# What you will do
Which lines below contain the word "čtení"? Copy each of them.
Content starts
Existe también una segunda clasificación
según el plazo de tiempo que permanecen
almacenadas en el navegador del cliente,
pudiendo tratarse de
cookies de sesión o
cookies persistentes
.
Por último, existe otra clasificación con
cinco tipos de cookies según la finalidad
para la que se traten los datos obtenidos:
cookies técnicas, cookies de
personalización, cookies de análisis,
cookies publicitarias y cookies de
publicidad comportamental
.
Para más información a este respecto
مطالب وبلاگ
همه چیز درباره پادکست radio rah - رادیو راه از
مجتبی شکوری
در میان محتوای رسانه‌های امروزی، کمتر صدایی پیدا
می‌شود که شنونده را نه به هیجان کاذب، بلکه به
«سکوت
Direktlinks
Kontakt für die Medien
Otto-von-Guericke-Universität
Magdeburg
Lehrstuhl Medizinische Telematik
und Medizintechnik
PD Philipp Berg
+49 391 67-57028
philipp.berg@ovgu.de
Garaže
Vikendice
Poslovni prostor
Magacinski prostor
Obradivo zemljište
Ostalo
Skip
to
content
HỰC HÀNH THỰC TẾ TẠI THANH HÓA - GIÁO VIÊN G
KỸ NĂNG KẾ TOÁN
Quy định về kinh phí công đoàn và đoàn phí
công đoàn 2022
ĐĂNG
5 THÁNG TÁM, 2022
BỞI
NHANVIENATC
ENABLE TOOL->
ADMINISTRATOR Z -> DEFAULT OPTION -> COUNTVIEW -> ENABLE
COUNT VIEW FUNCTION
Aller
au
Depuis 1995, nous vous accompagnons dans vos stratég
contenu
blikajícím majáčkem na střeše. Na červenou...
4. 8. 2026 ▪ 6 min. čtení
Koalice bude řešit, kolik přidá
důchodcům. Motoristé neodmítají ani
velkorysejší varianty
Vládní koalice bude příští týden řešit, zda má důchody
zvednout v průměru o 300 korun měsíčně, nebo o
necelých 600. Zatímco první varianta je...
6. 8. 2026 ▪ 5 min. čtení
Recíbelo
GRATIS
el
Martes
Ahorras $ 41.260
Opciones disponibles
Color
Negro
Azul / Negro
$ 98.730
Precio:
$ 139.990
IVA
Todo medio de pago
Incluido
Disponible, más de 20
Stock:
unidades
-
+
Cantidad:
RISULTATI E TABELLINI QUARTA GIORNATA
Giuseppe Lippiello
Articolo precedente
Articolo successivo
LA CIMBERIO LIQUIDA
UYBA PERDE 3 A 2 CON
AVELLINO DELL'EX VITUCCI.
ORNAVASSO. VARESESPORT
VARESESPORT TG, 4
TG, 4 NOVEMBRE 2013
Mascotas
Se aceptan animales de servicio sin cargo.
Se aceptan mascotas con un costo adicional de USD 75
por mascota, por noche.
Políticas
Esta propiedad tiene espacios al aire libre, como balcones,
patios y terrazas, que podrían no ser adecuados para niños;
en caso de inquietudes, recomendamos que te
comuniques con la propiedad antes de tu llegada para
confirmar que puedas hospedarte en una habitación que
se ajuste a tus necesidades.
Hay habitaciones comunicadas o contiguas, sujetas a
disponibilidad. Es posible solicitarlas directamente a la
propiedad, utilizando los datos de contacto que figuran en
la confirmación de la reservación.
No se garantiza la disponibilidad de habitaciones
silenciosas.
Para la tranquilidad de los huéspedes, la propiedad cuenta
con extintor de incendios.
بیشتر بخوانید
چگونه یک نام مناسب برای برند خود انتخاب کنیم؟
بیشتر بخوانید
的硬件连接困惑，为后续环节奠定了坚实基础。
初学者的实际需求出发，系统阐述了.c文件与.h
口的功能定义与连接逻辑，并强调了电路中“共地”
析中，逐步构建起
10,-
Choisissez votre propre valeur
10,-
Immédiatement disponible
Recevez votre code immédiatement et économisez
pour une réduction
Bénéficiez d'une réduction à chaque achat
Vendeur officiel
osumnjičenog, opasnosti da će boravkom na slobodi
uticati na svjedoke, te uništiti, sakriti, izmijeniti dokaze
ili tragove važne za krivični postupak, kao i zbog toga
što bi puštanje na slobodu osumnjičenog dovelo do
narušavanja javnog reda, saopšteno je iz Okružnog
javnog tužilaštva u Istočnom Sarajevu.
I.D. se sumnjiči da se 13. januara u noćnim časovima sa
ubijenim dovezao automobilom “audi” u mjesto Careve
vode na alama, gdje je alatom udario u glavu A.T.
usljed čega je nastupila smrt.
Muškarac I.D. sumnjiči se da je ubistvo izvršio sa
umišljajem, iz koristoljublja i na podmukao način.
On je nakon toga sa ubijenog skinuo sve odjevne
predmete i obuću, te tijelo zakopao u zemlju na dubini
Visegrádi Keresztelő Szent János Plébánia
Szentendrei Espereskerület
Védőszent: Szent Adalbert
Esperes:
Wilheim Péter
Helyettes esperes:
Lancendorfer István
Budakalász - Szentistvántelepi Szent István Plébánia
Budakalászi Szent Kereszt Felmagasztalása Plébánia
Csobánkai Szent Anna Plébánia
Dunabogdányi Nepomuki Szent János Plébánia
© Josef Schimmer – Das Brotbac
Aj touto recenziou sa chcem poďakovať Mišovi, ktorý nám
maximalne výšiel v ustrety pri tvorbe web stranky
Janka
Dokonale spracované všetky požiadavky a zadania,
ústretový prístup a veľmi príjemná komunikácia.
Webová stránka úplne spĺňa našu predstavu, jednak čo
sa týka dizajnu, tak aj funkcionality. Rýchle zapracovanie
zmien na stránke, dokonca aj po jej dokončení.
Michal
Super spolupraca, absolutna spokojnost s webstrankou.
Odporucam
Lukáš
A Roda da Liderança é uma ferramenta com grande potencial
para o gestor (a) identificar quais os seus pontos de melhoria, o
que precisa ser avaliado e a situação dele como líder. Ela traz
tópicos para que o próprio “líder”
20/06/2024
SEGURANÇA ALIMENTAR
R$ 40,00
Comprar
Content ends
# Task result
4. 8. 2026 ▪ 6 min. čtení
6. 8. 2026 ▪ 5 min. čtení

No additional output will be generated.